Kersen zijn afkomstig uit westelijk Azië. Ze werden voor het eerst gekweekt door de Babyloniërs, maar het waren de Romeinen die ze over Europa verspreidden. Na de val van het Romeinse Rijk geraakte ook de kersenkweek in het slop. Slechts in de abdijen werden nog kersen gekweekt. De kers staat dan ook symbool voor de perfectie in de vorm van het paradijs. Tegelijkertijd is de kers het symbool van vluchtigheid. Dit lijkt tegenstrijdig, maar wordt duidelijk als men beseft dat het hier gaat om de kersenbloesem: deze bloeit slechts heel kort in april. Er wordt in Japan elk jaar zelfs een festival aan gewijd. Een voorbeeld van deze symboliek vinden we in het zelfmoordritueel harakiri: de pleger van deze rituele daad omringde zich vaak met kersenbloesems.

Samen met andere steenvruchten, zoals perziken, pruimen en abrikozen, behoren kersen tot het Rozengeslacht. Het woord ‘kers’ is afgeleid van het Latijnse cerasus. De gekweekte kersen van vandaag worden ingedeeld in twee soorten: zoete kersen en zure krieken. De zoete kers stamt af van een wilde soort, Prunus avium genaamd, en wordt op zijn beurt opgedeeld in twee groepen: de bigarreaus met stevig, vrij droog vruchtvlees, en de guignes met zacht en sappig vruchtvlees. De zure krieken stammen af van de Prunus cerasus en worden eveneens onderverdeeld in twee soorten: morellen (bleek van kleur met helder sap) en griottes (donker van kleur met gekleurd sap). Uit een kruising van deze soorten is een hybride ontstaan, met zoetzuur vruchtvlees: de dukes. Het aantal zoete kersenrassen overtreft ruimschoots dat van de krieken: negenhonderd soorten tegenover driehonderd.

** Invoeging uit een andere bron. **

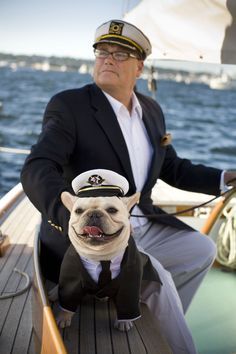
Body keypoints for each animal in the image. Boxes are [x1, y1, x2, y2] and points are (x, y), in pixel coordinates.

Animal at [49, 170, 161, 330]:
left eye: (112, 210)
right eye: (78, 211)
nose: (94, 213)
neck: (101, 256)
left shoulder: (130, 279)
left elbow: (127, 301)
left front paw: (124, 322)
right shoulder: (72, 277)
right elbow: (68, 300)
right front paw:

Kersen worden hoofdzakelijk rauw gegeten of verwerkt in nagerechten, terwijl krieken geregeld opduiken in hartige schotels en inmaak. Door hun hoge zuurtegraad zijn krieken lekker in combinatie met vettere vleessoorten zoals eend, duif en kwartel. Ook bij wild zoals hert en haas staan krieken niet mis. In nagerechten verhouden kersen zich goed tot rijke ingrediënten zoals chocolade en geitenkaas. Het bekendste voorbeeld van de combinatie kersen en chocolade is de machtige Duitse Schwarzwalder Kirschtorte: dit is een constructie van in kersenlikeur gedrenkte chocoladecake, bergen slagroom en kersen.

Amandelen, die eveneens deel uitmaken van dezelfde familie, hebben een natuurlijke affiniteit met kersen. Ze kunnen verwerkt worden in het deeg voor een kersentaart of het beslag voor kersengebak. Of ze kunnen simpelweg geroosterd en over een kersendessert gestrooid worden. Andere smaken die het goed vinden met kersen zijn kaneel en laurier. Voeg deze toe aan een zoet kersensoepje of een saus voor bij gevogelte of wild. Kersensoep is overigens een klassieker uit de Oost-Europese dessertkeuken en wordt daar geregeld bereid met zure krieken in plaats van hun zoete soortgenoten. Omgekeerd kunnen ook zoete kersen in hartige gerechten verwerkt worden, al valt het eindresultaat dan soms wat onevenwichtig zoet uit.

Wellicht omdat hun seizoen zo kort is, is men op zoek gegaan naar manieren om kersen langer te bewaren. Eén van die manieren is drogen. Gedroogde kersen zien eruit als krenten, maar behouden vrij goed hun oorspronkelijke smaak. Ze zijn ook pittiger dan krenten of rozijnen. Gedroogde krieken zijn erg populair in de Iraanse keuken waar ze een ietwat zuur accent verlenen aan menig vleesgerecht, zoals koresj.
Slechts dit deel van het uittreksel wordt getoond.